Directions
Look through the records, and whenever a line includes the word "printing", copy it.

Extracted records

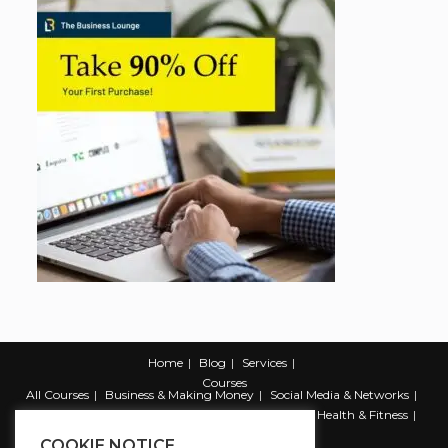
Home
Blog
Services
Courses
All Courses
Business & Making Money
Social Media & Networks
Marketing & Promotion
Web & Development
Health & Fitness
Productivity & Self Help
COOKIE NOTICE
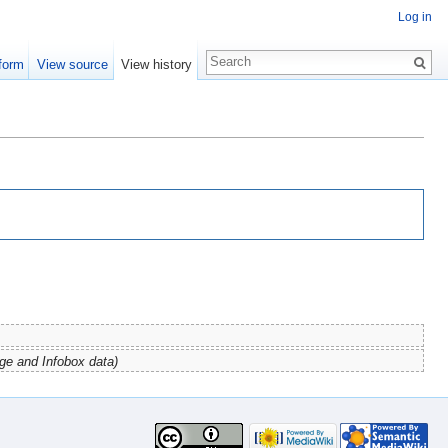
Log in
form
View source
View history
ge and Infobox data)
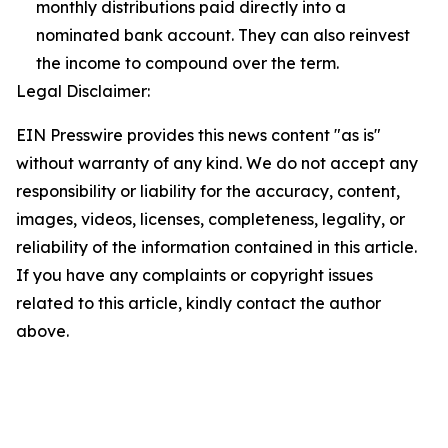
monthly distributions paid directly into a
nominated bank account. They can also reinvest
the income to compound over the term.
Legal Disclaimer:
EIN Presswire provides this news content "as is"
without warranty of any kind. We do not accept any
responsibility or liability for the accuracy, content,
images, videos, licenses, completeness, legality, or
reliability of the information contained in this article.
If you have any complaints or copyright issues
related to this article, kindly contact the author
above.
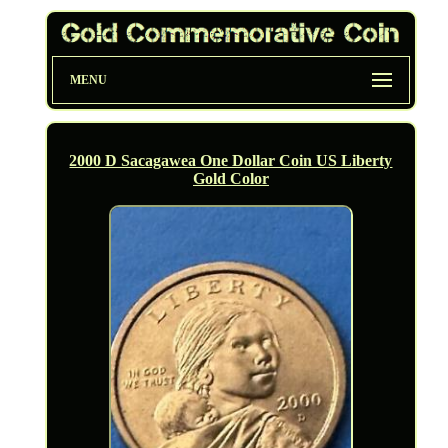
MENU
2000 D Sacagawea One Dollar Coin US Liberty
Gold Color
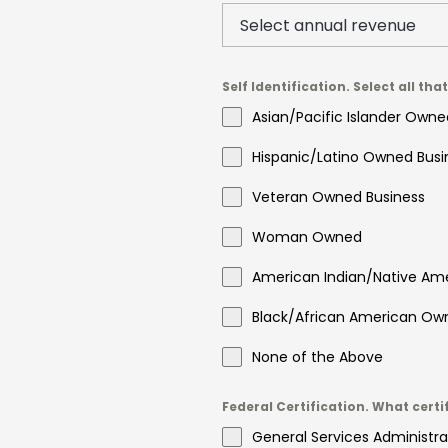
Self Identification. Select all tha
Asian/Pacific Islander Owne
Hispanic/Latino Owned Busi
Veteran Owned Business
Woman Owned
American Indian/Native Am
Black/African American Ow
None of the Above
Federal Certification. What certi
General Services Administra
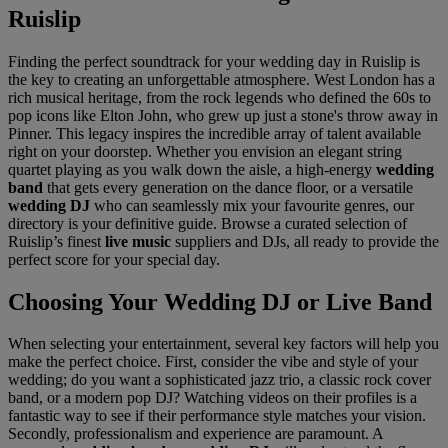
Ruislip
Finding the perfect soundtrack for your wedding day in Ruislip is
the key to creating an unforgettable atmosphere. West London has a
rich musical heritage, from the rock legends who defined the 60s to
pop icons like Elton John, who grew up just a stone's throw away in
Pinner. This legacy inspires the incredible array of talent available
right on your doorstep. Whether you envision an elegant string
quartet playing as you walk down the aisle, a high-energy
wedding
band
that gets every generation on the dance floor, or a versatile
wedding DJ
who can seamlessly mix your favourite genres, our
directory is your definitive guide. Browse a curated selection of
Ruislip’s finest
live music
suppliers and DJs, all ready to provide the
perfect score for your special day.
Choosing Your Wedding DJ or Live Band
When selecting your entertainment, several key factors will help you
make the perfect choice. First, consider the vibe and style of your
wedding; do you want a sophisticated jazz trio, a classic rock cover
band, or a modern pop DJ? Watching videos on their profiles is a
fantastic way to see if their performance style matches your vision.
Secondly, professionalism and experience are paramount. A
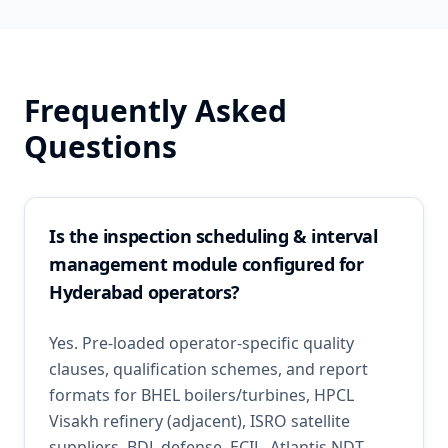
Frequently Asked
Questions
Is the inspection scheduling & interval
management module configured for
Hyderabad operators?
Yes. Pre-loaded operator-specific quality
clauses, qualification schemes, and report
formats for BHEL boilers/turbines, HPCL
Visakh refinery (adjacent), ISRO satellite
suppliers, BDL defense, ECIL. Atlantis NDT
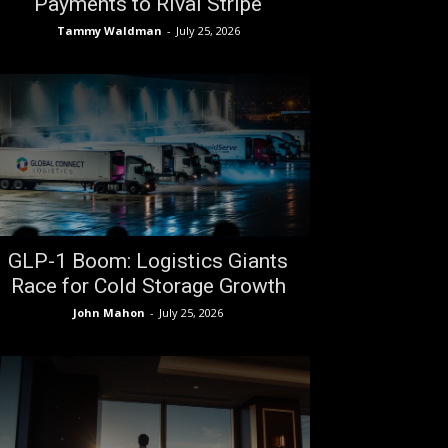
Payments to Rival Stripe
Tammy Waldman
-
July 25, 2026
GLP-1 Boom: Logistics Giants
Race for Cold Storage Growth
John Mahon
-
July 25, 2026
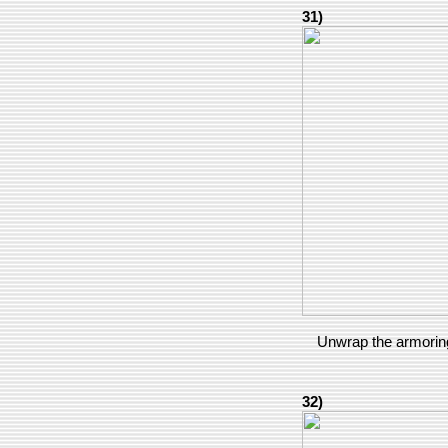
31)
Unwrap the armoring
32)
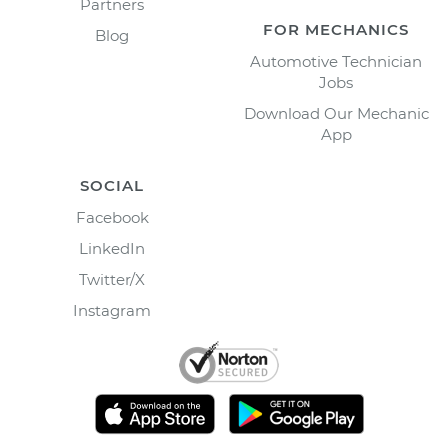
Partners
FOR MECHANICS
Blog
Automotive Technician
Jobs
Download Our Mechanic
App
SOCIAL
Facebook
LinkedIn
Twitter/X
Instagram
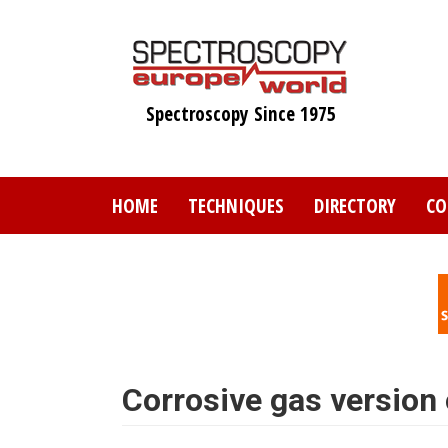
Skip
to
main
content
Spectroscopy Since 1975
HOME
TECHNIQUES
DIRECTORY
CO
Corrosive gas version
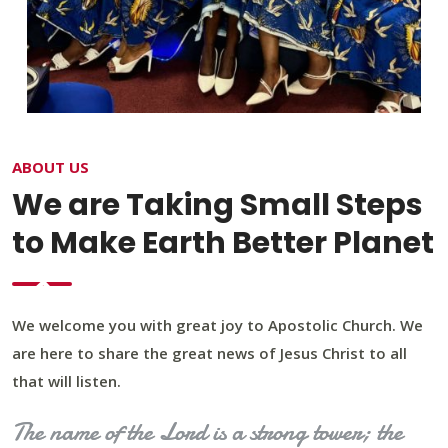
ABOUT US
We are Taking Small Steps
to Make Earth Better Planet
We welcome you with great joy to Apostolic Church. We
are here to share the great news of Jesus Christ to all
that will listen.
The name of the Lord is a strong tower; the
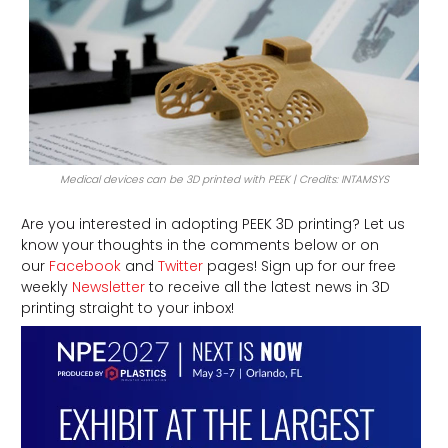
Medical devices can be 3D printed with PEEK | Credits: INTAMSYS
Are you interested in adopting PEEK 3D printing? Let us
know your thoughts in the comments below or on
our
Facebook
and
Twitter
pages! Sign up for our free
weekly
Newsletter
to receive all the latest news in 3D
printing straight to your inbox!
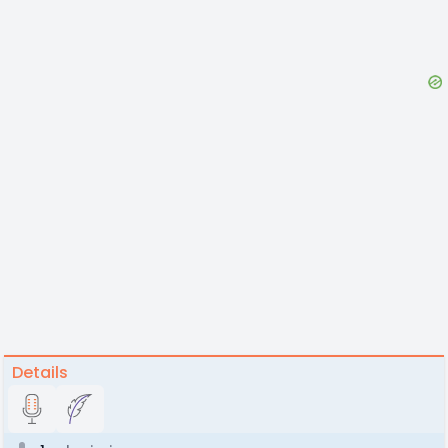
Details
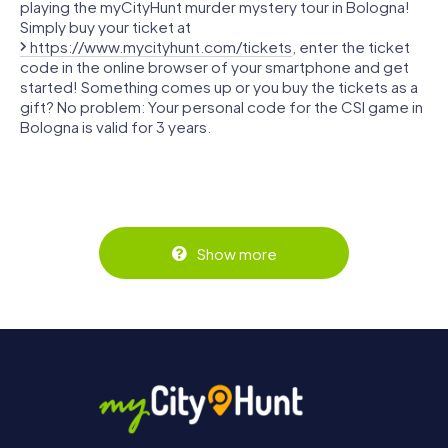
playing the myCityHunt murder mystery tour in Bologna!
Simply buy your ticket at
https://www.mycityhunt.com/tickets
, enter the ticket
code in the online browser of your smartphone and get
started! Something comes up or you buy the tickets as a
gift? No problem: Your personal code for the CSI game in
Bologna is valid for 3 years.
Show more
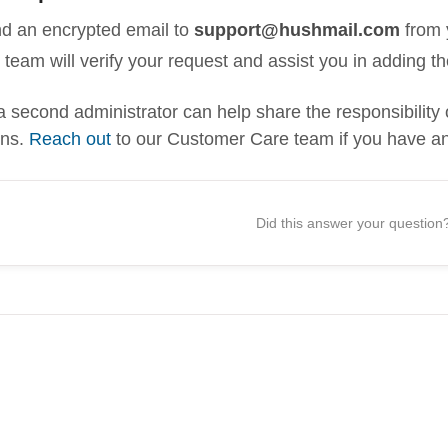
d an encrypted email to
support@hushmail.com
from 
 team will verify your request and assist you in adding t
a second administrator can help share the responsibili
ons.
Reach out
to our Customer Care team if you have an
Did this answer your question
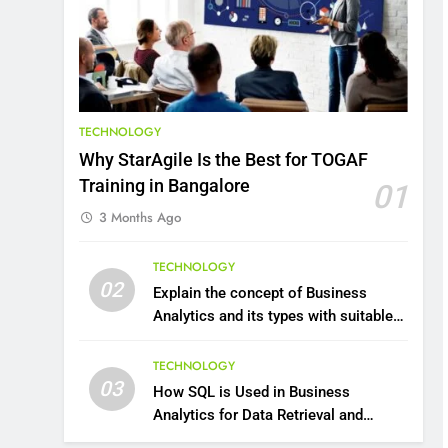
8
7 Lower Back Stretches to
Reduce Pain and Build
Strength
HEALTH
TECHNOLOGY
9
Why StarAgile Is the Best for TOGAF
Benefits of Watermelon
Training in Bangalore
01
for a Healthy Life
3 Months Ago
HEALTH
10
TECHNOLOGY
The Top Ways to Benefit
02
Explain the concept of Business
From Coconut Water
Analytics and its types with suitable
HEALTH
examples.
TECHNOLOGY
1
03
How SQL is Used in Business
Essential Hair Care for
Analytics for Data Retrieval and
Healthy Hair: A
Manipulation
Comprehensive Guide to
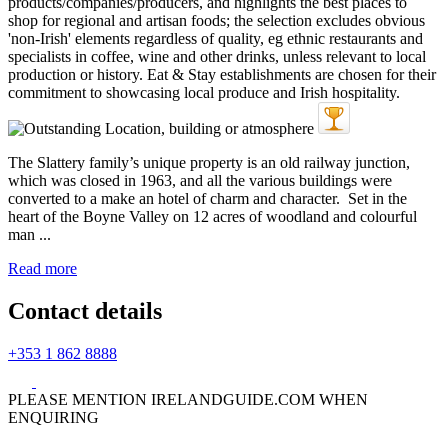
The Slattery family’s unique property is an old railway junction,
which was closed in 1963, and all the various buildings were
converted to a make an hotel of charm and character. Set in the
heart of the Boyne Valley on 12 acres of woodland and colourful
man ...
Read more
Contact details
+353 1 862 8888
PLEASE MENTION IRELANDGUIDE.COM WHEN
ENQUIRING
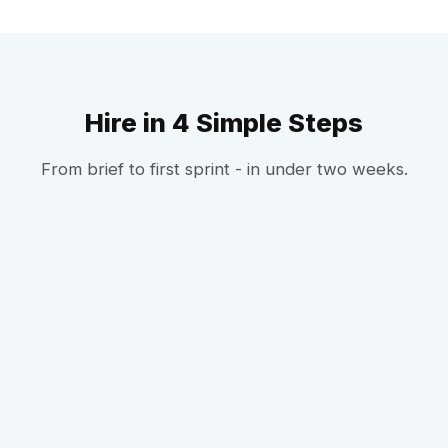
Hire in 4 Simple Steps
From brief to first sprint - in under two weeks.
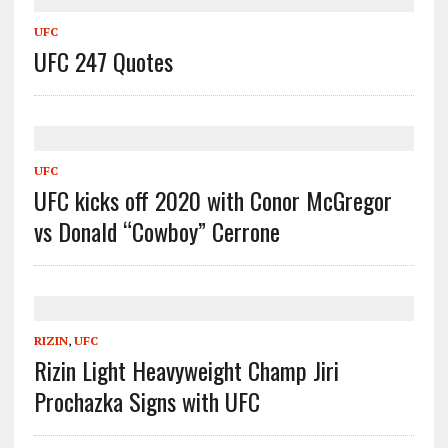
UFC
UFC 247 Quotes
UFC
UFC kicks off 2020 with Conor McGregor
vs Donald “Cowboy” Cerrone
RIZIN
,
UFC
Rizin Light Heavyweight Champ Jiri
Prochazka Signs with UFC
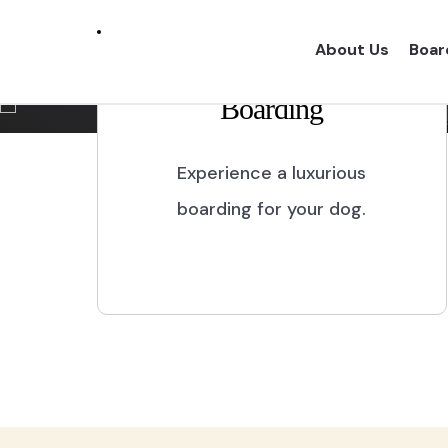
Marikina City
About Us
Boar
Boarding
Experience a one of a kind dog boarding wi
proper dog treatment.
Experience a luxurious
boarding for your dog.
BOOK NOW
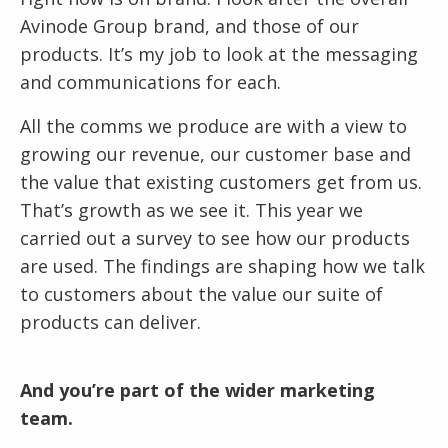
Avinode Group brand, and those of our
products. It’s my job to look at the messaging
and communications for each.
All the comms we produce are with a view to
growing our revenue, our customer base and
the value that existing customers get from us.
That’s growth as we see it. This year we
carried out a survey to see how our products
are used. The findings are shaping how we talk
to customers about the value our suite of
products can deliver.
And you’re part of the wider marketing
team.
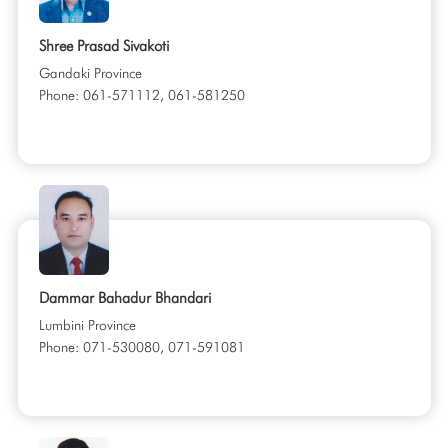
Shree Prasad Sivakoti
Gandaki Province
Phone: 061-571112, 061-581250
Dammar Bahadur Bhandari
Lumbini Province
Phone: 071-530080, 071-591081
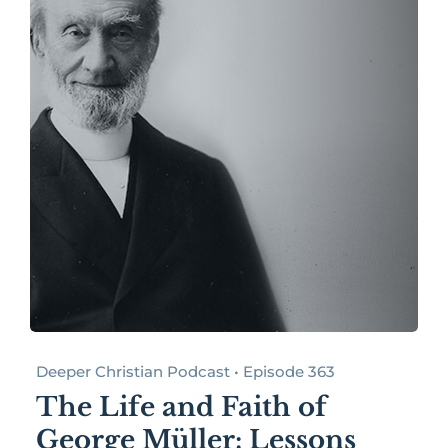
Deeper Christian Podcast • Episode 363
The Life and Faith of
George Müller: Lessons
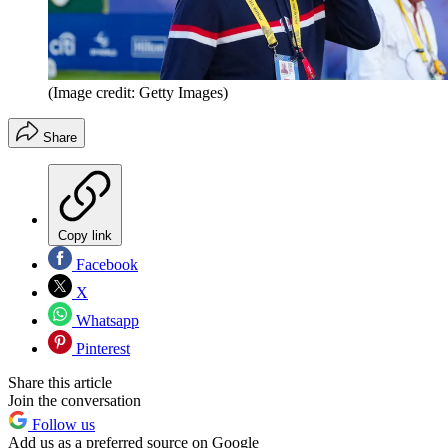
(Image credit: Getty Images)
Share
Copy link
Facebook
X
Whatsapp
Pinterest
Share this article
Join the conversation
Follow us
Add us as a preferred source on Google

Solved exercise
Are you interested in adopting PEEK 3D printing? Let us
printing straight to your inbox!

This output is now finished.